Stored data entries
- Opening Delimiter -

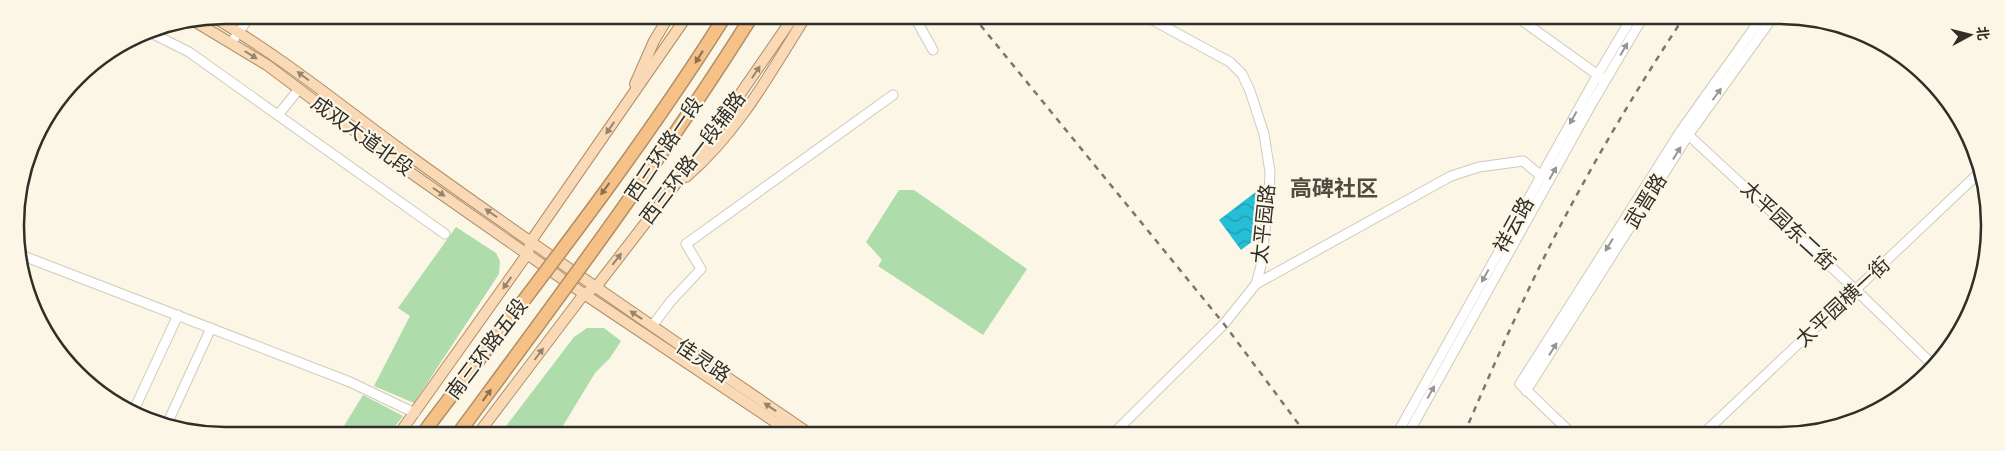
<svg xmlns="http://www.w3.org/2000/svg" width="2005" height="451" viewBox="0 0 2005 451" font-family="Jost,'Noto Sans SC',sans-serif">
<style>
.green{fill:#aedcaa}
.water{fill:url(#water-waves)}
.lines{fill:none;stroke-linecap:round;stroke-linejoin:round}
.minor-casing{stroke:#d0cabc;stroke-width:11}
.major-casing{stroke:#b18e65;stroke-width:12}
.highway-casing{stroke:#b18e65;stroke-width:15}
.minor{stroke:#fff;stroke-width:9}
.major{stroke:#fadab6;stroke-width:10}
.highway{stroke:#f6c186;stroke-width:12}
.rail{stroke:#7a776d;stroke-width:2.5;stroke-dasharray:6 6;stroke-linecap:butt}
.highway-bridge-casing{stroke:#b18e65;stroke-width:15;stroke-linecap:butt}
.highway-bridge{stroke:#f6c186;stroke-width:12}
.oneway{fill:#989694}
.oneway2{fill:#95846f}
.oneway3{fill:#897052}
.labels{text-anchor:middle;dominant-baseline:central;stroke-width:4.5;stroke-linejoin:round;paint-order:stroke}
.street-label{font-size:20px;fill:#302e28;stroke:#fcf6e7}
.quarter-label{font-size:22px;font-weight:bold;fill:#514c40;stroke:#fcf6e7}
.rim{fill:none;stroke:#302e28;stroke-width:2.5}
</style>
<defs>
<pattern id="water-waves" width="16" height="10" patternUnits="userSpaceOnUse" patternTransform="scale(1.25)"><rect width="16" height="10" fill="#26bed6"/><path d="M0 5q4-4 8 0t8 0" fill="none" stroke="#219bae"/></pattern>
</defs>
<rect width="100%" height="100%" fill="#fcf6e7"/>
<g class="green">
<polygon points="899,190 914,190 1027,269 983,335 878,266 882,260 866,242"/>
<polygon points="456,227 496,253 500,261 499,274 414,403 374,386 410,316 398,308"/>
<polygon points="587,328 604,328 621,341 610,358 595,373 558,434 500,434 574,337"/>
<polygon points="363,395 403,416 389,434 339,434"/>
</g>
<polygon class="water" points="1257,191 1253,241 1241,250 1219,220"/>
<g class="lines">
<defs>
<g id="minor">
<polyline points="914,16 933,50"/>
<polyline points="1517,17 1602,78"/>
<polyline points="147,31 189,52 445,234"/>
<polyline points="231,43 251,15"/>
<polyline points="278,115 299,89"/>
<polyline points="1684,131 1856,290 1934,366"/>
<polyline points="21,255 350,382 415,413"/>
<polyline points="1256,284 1451,176 1479,167 1523,161 1541,176"/>
<polyline points="652,326 671,301 701,269 686,244 893,95"/>
<polyline points="1526,391 1689,134 1773,17"/>
<polyline points="133,412 178,315"/>
<polyline points="167,424 211,328"/>
<polyline points="1113,434 1224,324 1256,284 1261,266 1269,194 1270,172 1264,134 1250,91 1242,74 1230,62 1145,16"/>
<polyline points="1397,434 1597,76 1632,17"/>
<polyline points="1408,434 1591,105 1643,17"/>
<polyline points="1572,434 1520,384 1682,129 1762,17"/>
<polyline points="1703,434 1982,170"/>
</g>
<g id="major">
<path d="M213,17C284,58 347,111 414,159C544,253 677,343 810,434"/>
<polyline points="194,21 267,65 404,168 584,294 793,434"/>
<polyline points="635,84 654,41 669,16"/>
<path d="M686,177C739,131 769,75 806,16"/>
<polyline points="399,434 528,253 531,241 687,16"/>
<polyline points="478,434 584,294 596,287 701,151 794,16"/>
</g>
<polyline id="highway" points="423,434 430,424"/>
</defs>
<use href="#minor" class="minor-casing"/>
<use href="#major" class="major-casing"/>
<use href="#highway" class="highway-casing"/>
<use href="#minor" class="minor"/>
<use href="#major" class="major"/>
<use href="#highway" class="highway"/>
<g class="rail">
<polyline points="973,16 1224,324 1306,434"/>
<path d="M1464,434C1496,360 1528,286 1566,215C1602,147 1642,81 1684,17"/>
</g>
<defs>
<g id="highway-bridge">
<path d="M430,424C531,290 636,158 725,16"/>
<path d="M458,434C559,297 661,161 752,16"/>
</g>
</defs>
<use href="#highway-bridge" class="highway-bridge-casing"/>
<use href="#highway-bridge" class="highway-bridge"/>
</g>
<defs><path id="oneway-solid" d="M-6-.8H1V-3.2L6.5 0L1 3.2V.8H-6Z" transform="scale(1.25)"/></defs>
<g class="oneway">
<use href="#oneway-solid" transform="translate(1624 49) rotate(-60)"/>
<use href="#oneway-solid" transform="translate(1717 94) rotate(-54)"/>
<use href="#oneway-solid" transform="translate(1573 118) rotate(119)"/>
<use href="#oneway-solid" transform="translate(1677 153) rotate(-58)"/>
<use href="#oneway-solid" transform="translate(1553 173) rotate(-61)"/>
<use href="#oneway-solid" transform="translate(1609 245) rotate(122)"/>
<use href="#oneway-solid" transform="translate(1485 276) rotate(119)"/>
<use href="#oneway-solid" transform="translate(1553 349) rotate(-58)"/>
<use href="#oneway-solid" transform="translate(1431 392) rotate(-61)"/>
</g>
<g class="oneway2">
<use href="#oneway-solid" transform="translate(251 55) rotate(32)"/>
<use href="#oneway-solid" transform="translate(756 72) rotate(-56)"/>
<use href="#oneway-solid" transform="translate(303 76) rotate(-143)"/>
<use href="#oneway-solid" transform="translate(610 128) rotate(125)"/>
<use href="#oneway-solid" transform="translate(439 192) rotate(35)"/>
<use href="#oneway-solid" transform="translate(491 213) rotate(-145)"/>
<use href="#oneway-solid" transform="translate(617 259) rotate(-52)"/>
<use href="#oneway-solid" transform="translate(507 283) rotate(125)"/>
<use href="#oneway-solid" transform="translate(636 315) rotate(-146)"/>
<use href="#oneway-solid" transform="translate(539 354) rotate(-53)"/>
<use href="#oneway-solid" transform="translate(770 407) rotate(-146)"/>
</g>
<g class="oneway3">
<use href="#oneway-solid" transform="translate(699 57) rotate(122)"/>
<use href="#oneway-solid" transform="translate(605 189) rotate(126)"/>
<use href="#oneway-solid" transform="translate(487 395) rotate(-54)"/>
</g>
<g class="labels">
<g class="street-label">
<text transform="translate(362 136) rotate(36)">成双大道北段</text>
<text transform="translate(664 149) rotate(-56)">西三环路一段</text>
<text transform="translate(693 158) rotate(-53)">西三环路一段辅路</text>
<text transform="translate(1646 201) rotate(-58)">武晋路</text>
<text transform="translate(1264 224) rotate(-84)">太平园路</text>
<text transform="translate(1514 225) rotate(-61)">祥云路</text>
<text transform="translate(1788 226) rotate(43)">太平园东二街</text>
<text transform="translate(1843 302) rotate(-43)">太平园横一街</text>
<text transform="translate(487 349) rotate(-53)">南三环路五段</text>
<text transform="translate(703 361) rotate(34)">佳灵路</text>
</g>
<g class="quarter-label">
<text x="1334" y="188">高碑社区</text>
</g>
</g>
<path d="M0 0H2005V451H0ZM225 24H1780A201 201 0 0 1 1981 225V226A201 201 0 0 1 1780 427H225A201 201 0 0 1 24 226V225A201 201 0 0 1 225 24Z" fill="#fcf6e7" fill-rule="evenodd"/>
<path class="rim" d="M225 24H1780A201 201 0 0 1 1981 225V226A201 201 0 0 1 1780 427H225A201 201 0 0 1 24 226V225A201 201 0 0 1 225 24Z"/>
<g transform="translate(1970 35) rotate(83)" stroke="#fcf6e7" stroke-width="4" paint-order="stroke">
<path d="M0-4L9 19L0 12L-9 19Z" fill="#302e28"/>
<text y="-8" font-size="14" font-weight="bold" text-anchor="middle" fill="#302e28">北</text>
</g>
</svg>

- Closing Delimiter -

> Assignment
Output every record verbatim, skipping images.

> Final answer
<svg xmlns="http://www.w3.org/2000/svg" width="2005" height="451" viewBox="0 0 2005 451" font-family="Jost,'Noto Sans SC',sans-serif">
<style>
.green{fill:#aedcaa}
.water{fill:url(#water-waves)}
.lines{fill:none;stroke-linecap:round;stroke-linejoin:round}
.minor-casing{stroke:#d0cabc;stroke-width:11}
.major-casing{stroke:#b18e65;stroke-width:12}
.highway-casing{stroke:#b18e65;stroke-width:15}
.minor{stroke:#fff;stroke-width:9}
.major{stroke:#fadab6;stroke-width:10}
.highway{stroke:#f6c186;stroke-width:12}
.rail{stroke:#7a776d;stroke-width:2.5;stroke-dasharray:6 6;stroke-linecap:butt}
.highway-bridge-casing{stroke:#b18e65;stroke-width:15;stroke-linecap:butt}
.highway-bridge{stroke:#f6c186;stroke-width:12}
.oneway{fill:#989694}
.oneway2{fill:#95846f}
.oneway3{fill:#897052}
.labels{text-anchor:middle;dominant-baseline:central;stroke-width:4.5;stroke-linejoin:round;paint-order:stroke}
.street-label{font-size:20px;fill:#302e28;stroke:#fcf6e7}
.quarter-label{font-size:22px;font-weight:bold;fill:#514c40;stroke:#fcf6e7}
.rim{fill:none;stroke:#302e28;stroke-width:2.5}
</style>
<defs>
<pattern id="water-waves" width="16" height="10" patternUnits="userSpaceOnUse" patternTransform="scale(1.25)"><rect width="16" height="10" fill="#26bed6"/><path d="M0 5q4-4 8 0t8 0" fill="none" stroke="#219bae"/></pattern>
</defs>
<rect width="100%" height="100%" fill="#fcf6e7"/>
<g class="green">
<polygon points="899,190 914,190 1027,269 983,335 878,266 882,260 866,242"/>
<polygon points="456,227 496,253 500,261 499,274 414,403 374,386 410,316 398,308"/>
<polygon points="587,328 604,328 621,341 610,358 595,373 558,434 500,434 574,337"/>
<polygon points="363,395 403,416 389,434 339,434"/>
</g>
<polygon class="water" points="1257,191 1253,241 1241,250 1219,220"/>
<g class="lines">
<defs>
<g id="minor">
<polyline points="914,16 933,50"/>
<polyline points="1517,17 1602,78"/>
<polyline points="147,31 189,52 445,234"/>
<polyline points="231,43 251,15"/>
<polyline points="278,115 299,89"/>
<polyline points="1684,131 1856,290 1934,366"/>
<polyline points="21,255 350,382 415,413"/>
<polyline points="1256,284 1451,176 1479,167 1523,161 1541,176"/>
<polyline points="652,326 671,301 701,269 686,244 893,95"/>
<polyline points="1526,391 1689,134 1773,17"/>
<polyline points="133,412 178,315"/>
<polyline points="167,424 211,328"/>
<polyline points="1113,434 1224,324 1256,284 1261,266 1269,194 1270,172 1264,134 1250,91 1242,74 1230,62 1145,16"/>
<polyline points="1397,434 1597,76 1632,17"/>
<polyline points="1408,434 1591,105 1643,17"/>
<polyline points="1572,434 1520,384 1682,129 1762,17"/>
<polyline points="1703,434 1982,170"/>
</g>
<g id="major">
<path d="M213,17C284,58 347,111 414,159C544,253 677,343 810,434"/>
<polyline points="194,21 267,65 404,168 584,294 793,434"/>
<polyline points="635,84 654,41 669,16"/>
<path d="M686,177C739,131 769,75 806,16"/>
<polyline points="399,434 528,253 531,241 687,16"/>
<polyline points="478,434 584,294 596,287 701,151 794,16"/>
</g>
<polyline id="highway" points="423,434 430,424"/>
</defs>
<use href="#minor" class="minor-casing"/>
<use href="#major" class="major-casing"/>
<use href="#highway" class="highway-casing"/>
<use href="#minor" class="minor"/>
<use href="#major" class="major"/>
<use href="#highway" class="highway"/>
<g class="rail">
<polyline points="973,16 1224,324 1306,434"/>
<path d="M1464,434C1496,360 1528,286 1566,215C1602,147 1642,81 1684,17"/>
</g>
<defs>
<g id="highway-bridge">
<path d="M430,424C531,290 636,158 725,16"/>
<path d="M458,434C559,297 661,161 752,16"/>
</g>
</defs>
<use href="#highway-bridge" class="highway-bridge-casing"/>
<use href="#highway-bridge" class="highway-bridge"/>
</g>
<defs><path id="oneway-solid" d="M-6-.8H1V-3.2L6.5 0L1 3.2V.8H-6Z" transform="scale(1.25)"/></defs>
<g class="oneway">
<use href="#oneway-solid" transform="translate(1624 49) rotate(-60)"/>
<use href="#oneway-solid" transform="translate(1717 94) rotate(-54)"/>
<use href="#oneway-solid" transform="translate(1573 118) rotate(119)"/>
<use href="#oneway-solid" transform="translate(1677 153) rotate(-58)"/>
<use href="#oneway-solid" transform="translate(1553 173) rotate(-61)"/>
<use href="#oneway-solid" transform="translate(1609 245) rotate(122)"/>
<use href="#oneway-solid" transform="translate(1485 276) rotate(119)"/>
<use href="#oneway-solid" transform="translate(1553 349) rotate(-58)"/>
<use href="#oneway-solid" transform="translate(1431 392) rotate(-61)"/>
</g>
<g class="oneway2">
<use href="#oneway-solid" transform="translate(251 55) rotate(32)"/>
<use href="#oneway-solid" transform="translate(756 72) rotate(-56)"/>
<use href="#oneway-solid" transform="translate(303 76) rotate(-143)"/>
<use href="#oneway-solid" transform="translate(610 128) rotate(125)"/>
<use href="#oneway-solid" transform="translate(439 192) rotate(35)"/>
<use href="#oneway-solid" transform="translate(491 213) rotate(-145)"/>
<use href="#oneway-solid" transform="translate(617 259) rotate(-52)"/>
<use href="#oneway-solid" transform="translate(507 283) rotate(125)"/>
<use href="#oneway-solid" transform="translate(636 315) rotate(-146)"/>
<use href="#oneway-solid" transform="translate(539 354) rotate(-53)"/>
<use href="#oneway-solid" transform="translate(770 407) rotate(-146)"/>
</g>
<g class="oneway3">
<use href="#oneway-solid" transform="translate(699 57) rotate(122)"/>
<use href="#oneway-solid" transform="translate(605 189) rotate(126)"/>
<use href="#oneway-solid" transform="translate(487 395) rotate(-54)"/>
</g>
<g class="labels">
<g class="street-label">
<text transform="translate(362 136) rotate(36)">成双大道北段</text>
<text transform="translate(664 149) rotate(-56)">西三环路一段</text>
<text transform="translate(693 158) rotate(-53)">西三环路一段辅路</text>
<text transform="translate(1646 201) rotate(-58)">武晋路</text>
<text transform="translate(1264 224) rotate(-84)">太平园路</text>
<text transform="translate(1514 225) rotate(-61)">祥云路</text>
<text transform="translate(1788 226) rotate(43)">太平园东二街</text>
<text transform="translate(1843 302) rotate(-43)">太平园横一街</text>
<text transform="translate(487 349) rotate(-53)">南三环路五段</text>
<text transform="translate(703 361) rotate(34)">佳灵路</text>
</g>
<g class="quarter-label">
<text x="1334" y="188">高碑社区</text>
</g>
</g>
<path d="M0 0H2005V451H0ZM225 24H1780A201 201 0 0 1 1981 225V226A201 201 0 0 1 1780 427H225A201 201 0 0 1 24 226V225A201 201 0 0 1 225 24Z" fill="#fcf6e7" fill-rule="evenodd"/>
<path class="rim" d="M225 24H1780A201 201 0 0 1 1981 225V226A201 201 0 0 1 1780 427H225A201 201 0 0 1 24 226V225A201 201 0 0 1 225 24Z"/>
<g transform="translate(1970 35) rotate(83)" stroke="#fcf6e7" stroke-width="4" paint-order="stroke">
<path d="M0-4L9 19L0 12L-9 19Z" fill="#302e28"/>
<text y="-8" font-size="14" font-weight="bold" text-anchor="middle" fill="#302e28">北</text>
</g>
</svg>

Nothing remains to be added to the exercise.